The Good Rain by Timothy Egan

Monday, June 16, 2008

I would recommend this book...to anyone raised in the Pacific Northwest (PNW) who is currently living away from home and is a bit nostalgic. I will be curious to know the thoughts of non-PNWers or PNWers still living in the area if they have read or decide to read this book.

Timothy Egan is the Seattle correspondent for the New York Times. I came across his writing in a very particular way. One morning while purusing the NY times online, I read an editorial written by a Stanford undergraduate student studying in Italy. She was writing about the impressions she had of being an American in Bologna while another student from Seattle (Amanda Knox) was being held in an Italian prison as a murder suspect after her British roommate was found fatally stabbed in their apartment in Perugia. Anyone from Seattle, Italy or the UK will know of this story.

I was very impressed with the article written by the Stanford student. Only later, while reading an Italian paper, was it mentioned that the writer's father wrote for the NY Times. This same article inferred that this was the reason her article was published. Regardless, the father is Timothy Egan, author of The Good Rain.
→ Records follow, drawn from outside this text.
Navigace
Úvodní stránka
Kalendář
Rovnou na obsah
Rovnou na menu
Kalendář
The Pacific Northwest is truly a region without borders. It stretches into British Columbia and moves down through Western Oregon. There is certainly something that links people from this area. The terrain plays a role as people from the area are comfortable both with the ocean and in the mountains. The long gray and drizzly winters become normal for those adapted but standout for the new arrivals.
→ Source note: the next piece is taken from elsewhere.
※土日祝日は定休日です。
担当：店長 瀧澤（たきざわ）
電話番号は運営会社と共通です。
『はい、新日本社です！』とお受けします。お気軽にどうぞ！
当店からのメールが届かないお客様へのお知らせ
Egan certainly loves the PNW and represents it very well in this book and in his Times articles and blog . Even when he writes about the Iraq war you can tell he is not doing it from the 42nd floor of a Manhattan skyscraper.
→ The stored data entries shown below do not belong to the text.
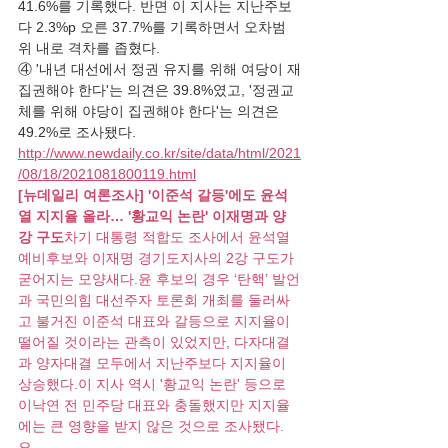
41.6%를 기록했다. 반면 이 지사는 지난주보
다 2.3%p 오른 37.7%를 기록하면서 오차범
위 내로 격차를 좁혔다.
④ '내년 대선에서 정권 유지를 위해 여당이 재
집권해야 한다'는 의견은 39.8%였고, '정권교
체를 위해 야당이 집권해야 한다'는 의견은 
49.2%로 조사됐다.
http://www.newdaily.co.kr/site/data/html/2021
/08/18/2021081800119.html
[뉴데일리 여론조사] '이준석 갈등'에도 윤석
열 지지율 올라… '황교익 논란' 이재명과 양
강 구도
차기 대통령 적합도 조사에서 윤석열 
예비후보와 이재명 경기도지사의 2강 구도가 
굳어지는 모양새다.윤 후보의 경우 ‘탄핵’ 발언
과 국민의힘 대선주자 토론회 개최를 둘러싸
고 불거진 이준석 대표와 갈등으로 지지율이 
떨어질 것이라는 관측이 있었지만, 다자대결
과 양자대결 모두에서 지난주보다 지지율이 
상승했다.이 지사 역시 '황교익 논란' 등으로 
이낙연 전 민주당 대표와 충돌했지만 지지율
에는 큰 영향을 받지 않은 것으로 조사됐다. 
오...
This book is about the history of the region. He travels from one area to the next tying in current events with historical ones. He justifiably declares the importance of the geography giving particular focus to the Columbia river and Cascade Mountains. He also drives home the message (perhaps too often) that the Army Corp of Engineers mutilated a lot of rivers in the area with dam construction thus drastically reducing the salmon runs. As a result, the way of life of the Indians in the area was altered forever because they were no longer able to fish the rivers they had depended on for 10,000 years. European Americans push west certainly did not help the situation either as Indian land was snatched up with support from the federal government and was only relinquished after drawn out court rulings, which were often too late.

This book was written in 1990 which in Seattle terms is a lifetime ago. The city has changed so much since then. This book demonstrates how European Americans moving west wanted to take as much from the land as possible in the shortest amount of time. They also felt that the power of man could conquer the massiveness of the terrain mainly though engineering. Land protection, zoning laws, pollution, were not terms that were digested well by the new arrivals. My fear is that these same issues are still not given enough consideration as the population in the Seattle region is estimated to reach four million over the next two decades. Many things I am seeing, hearing, and reading are convincing me that a book such as Egan's holds vital messages that are still relevant today.